# What is being asked
Please restate each entry word for word and leave the pictures out.

# The data
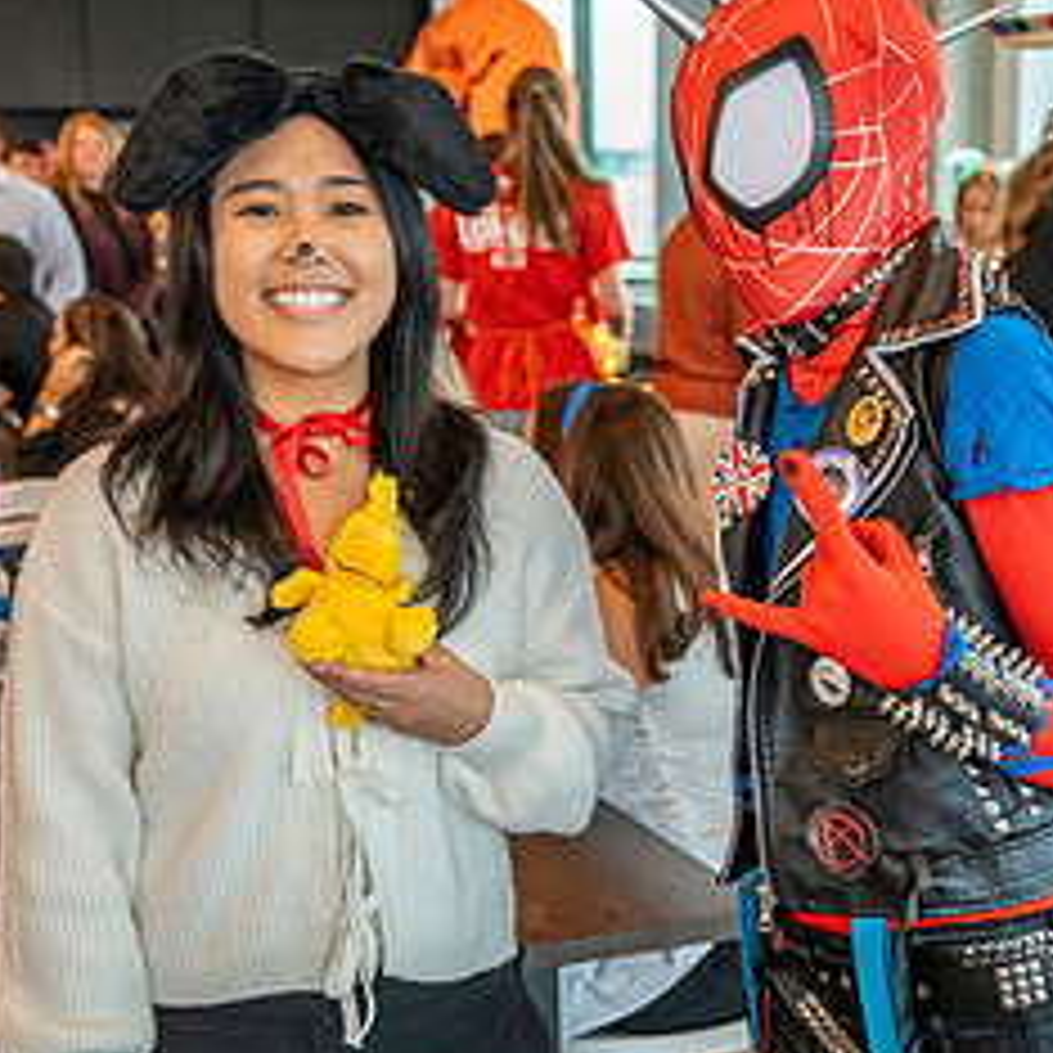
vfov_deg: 27.7
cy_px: 540
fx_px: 2134
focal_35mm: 62
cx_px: 518
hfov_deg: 27.7
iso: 2500
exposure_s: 1/160
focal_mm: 38
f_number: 4
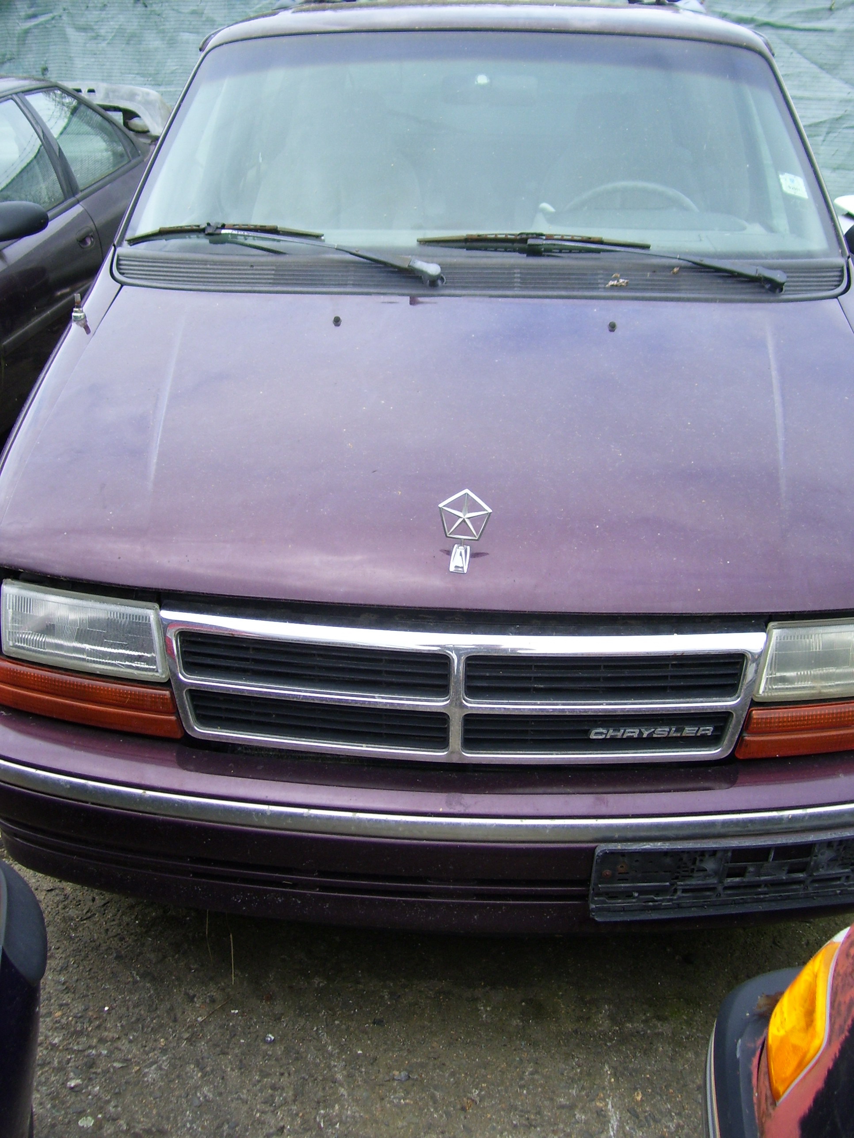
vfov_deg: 50.1
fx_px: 1217
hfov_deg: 38.7
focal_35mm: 37
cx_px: 427
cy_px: 569
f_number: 2.7
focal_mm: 6
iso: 80
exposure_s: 1/350
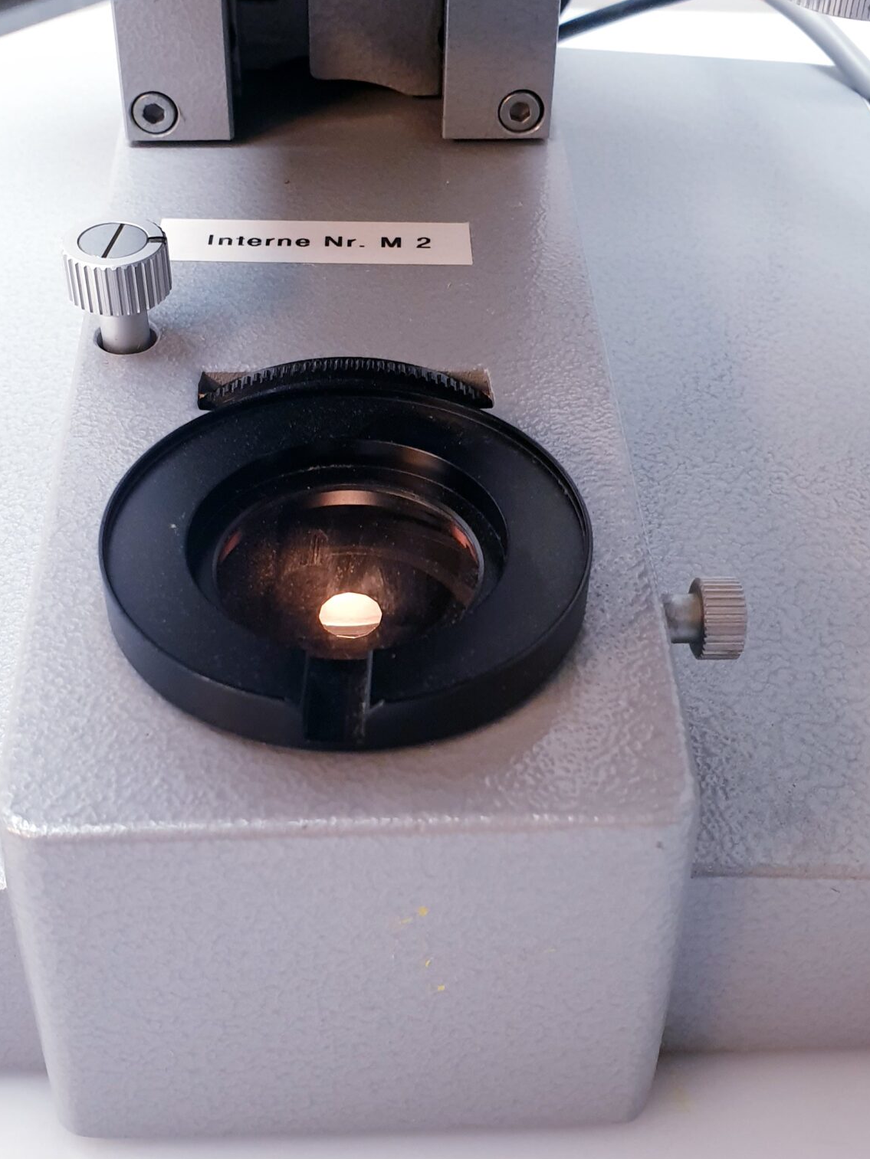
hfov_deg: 32.9
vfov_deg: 42.9
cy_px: 610
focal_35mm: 44
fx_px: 1474
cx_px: 413
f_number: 2.4
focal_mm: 4.3
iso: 125
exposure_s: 1/50
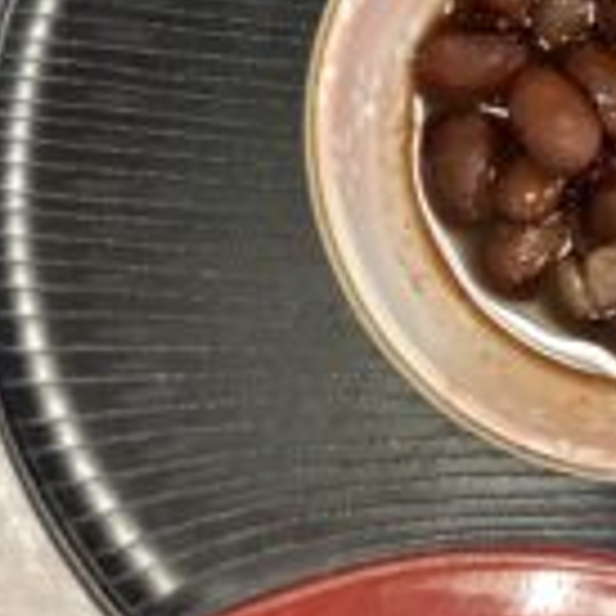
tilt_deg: -79.8
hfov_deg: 22.3
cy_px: 70
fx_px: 1510
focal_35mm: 75
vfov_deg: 22.5
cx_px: 596
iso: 400
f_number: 2.4
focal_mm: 3.3
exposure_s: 1/40
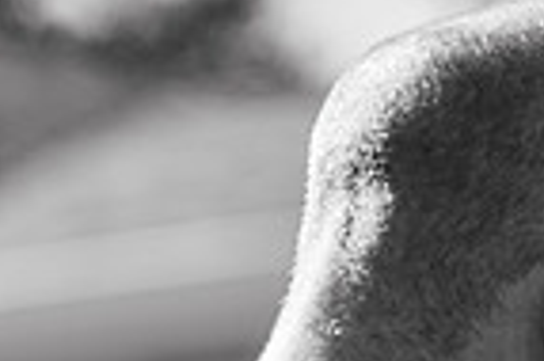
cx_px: 1099
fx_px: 5479
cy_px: 642
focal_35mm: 363
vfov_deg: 3.8
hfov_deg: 5.6
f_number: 2.8
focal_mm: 85
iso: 200
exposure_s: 1/1600
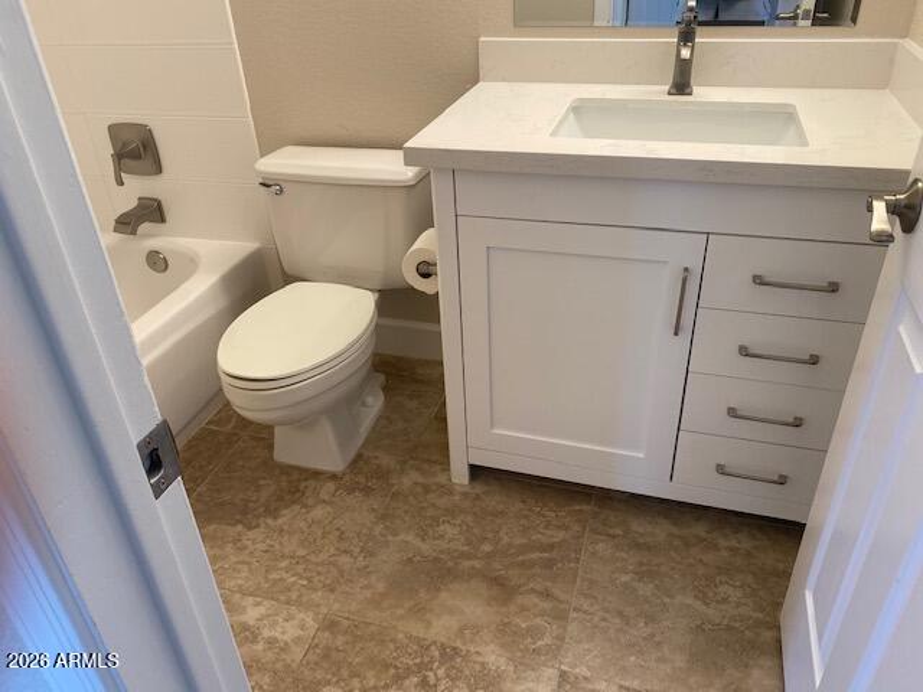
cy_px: 346
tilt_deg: -31.6
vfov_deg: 53.1
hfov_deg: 67.3
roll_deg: +3.4
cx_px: 462
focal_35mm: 26
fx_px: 693
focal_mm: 4.25
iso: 80
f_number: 1.8
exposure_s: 1/60
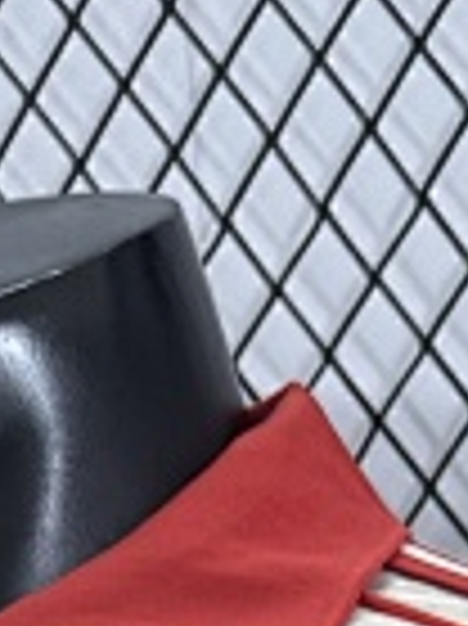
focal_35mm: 138
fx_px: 2491
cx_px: 652
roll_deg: +1.3
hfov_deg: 10.4
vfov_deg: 10.8
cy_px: 1747
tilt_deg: -9.1
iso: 125
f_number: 1.78
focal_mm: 6.76
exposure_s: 1/100
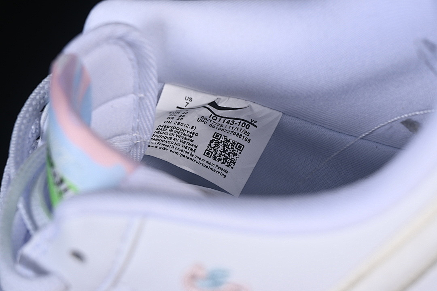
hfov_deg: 27.0
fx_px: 910
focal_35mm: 75
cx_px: 218
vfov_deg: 18.2
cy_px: 146
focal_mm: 50
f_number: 7.1
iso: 160
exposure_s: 1/100
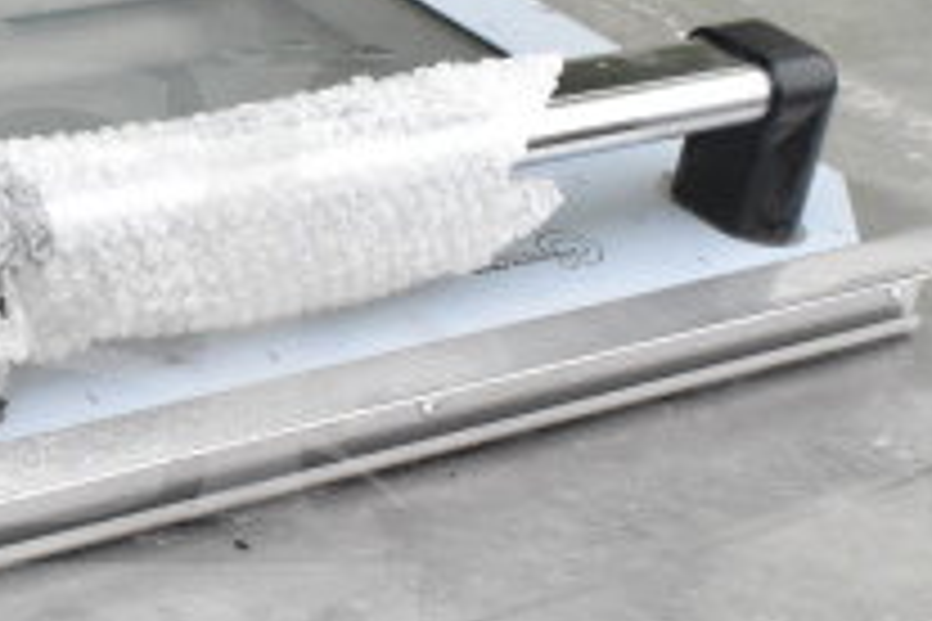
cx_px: -90
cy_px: 421
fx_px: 2627
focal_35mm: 101
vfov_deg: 13.5
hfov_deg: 19.3
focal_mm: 23
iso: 6400
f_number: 14
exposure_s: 1/800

# Written reply
vfov_deg: 27.7
cy_px: 540
fx_px: 2134
focal_35mm: 62
cx_px: 518
hfov_deg: 27.7
iso: 2500
exposure_s: 1/160
focal_mm: 38
f_number: 4
vfov_deg: 50.1
fx_px: 1217
hfov_deg: 38.7
focal_35mm: 37
cx_px: 427
cy_px: 569
f_number: 2.7
focal_mm: 6
iso: 80
exposure_s: 1/350
hfov_deg: 32.9
vfov_deg: 42.9
cy_px: 610
focal_35mm: 44
fx_px: 1474
cx_px: 413
f_number: 2.4
focal_mm: 4.3
iso: 125
exposure_s: 1/50
tilt_deg: -79.8
hfov_deg: 22.3
cy_px: 70
fx_px: 1510
focal_35mm: 75
vfov_deg: 22.5
cx_px: 596
iso: 400
f_number: 2.4
focal_mm: 3.3
exposure_s: 1/40
cx_px: 1099
fx_px: 5479
cy_px: 642
focal_35mm: 363
vfov_deg: 3.8
hfov_deg: 5.6
f_number: 2.8
focal_mm: 85
iso: 200
exposure_s: 1/1600
cy_px: 346
tilt_deg: -31.6
vfov_deg: 53.1
hfov_deg: 67.3
roll_deg: +3.4
cx_px: 462
focal_35mm: 26
fx_px: 693
focal_mm: 4.25
iso: 80
f_number: 1.8
exposure_s: 1/60
focal_35mm: 138
fx_px: 2491
cx_px: 652
roll_deg: +1.3
hfov_deg: 10.4
vfov_deg: 10.8
cy_px: 1747
tilt_deg: -9.1
iso: 125
f_number: 1.78
focal_mm: 6.76
exposure_s: 1/100
hfov_deg: 27.0
fx_px: 910
focal_35mm: 75
cx_px: 218
vfov_deg: 18.2
cy_px: 146
focal_mm: 50
f_number: 7.1
iso: 160
exposure_s: 1/100
cx_px: -90
cy_px: 421
fx_px: 2627
focal_35mm: 101
vfov_deg: 13.5
hfov_deg: 19.3
focal_mm: 23
iso: 6400
f_number: 14
exposure_s: 1/800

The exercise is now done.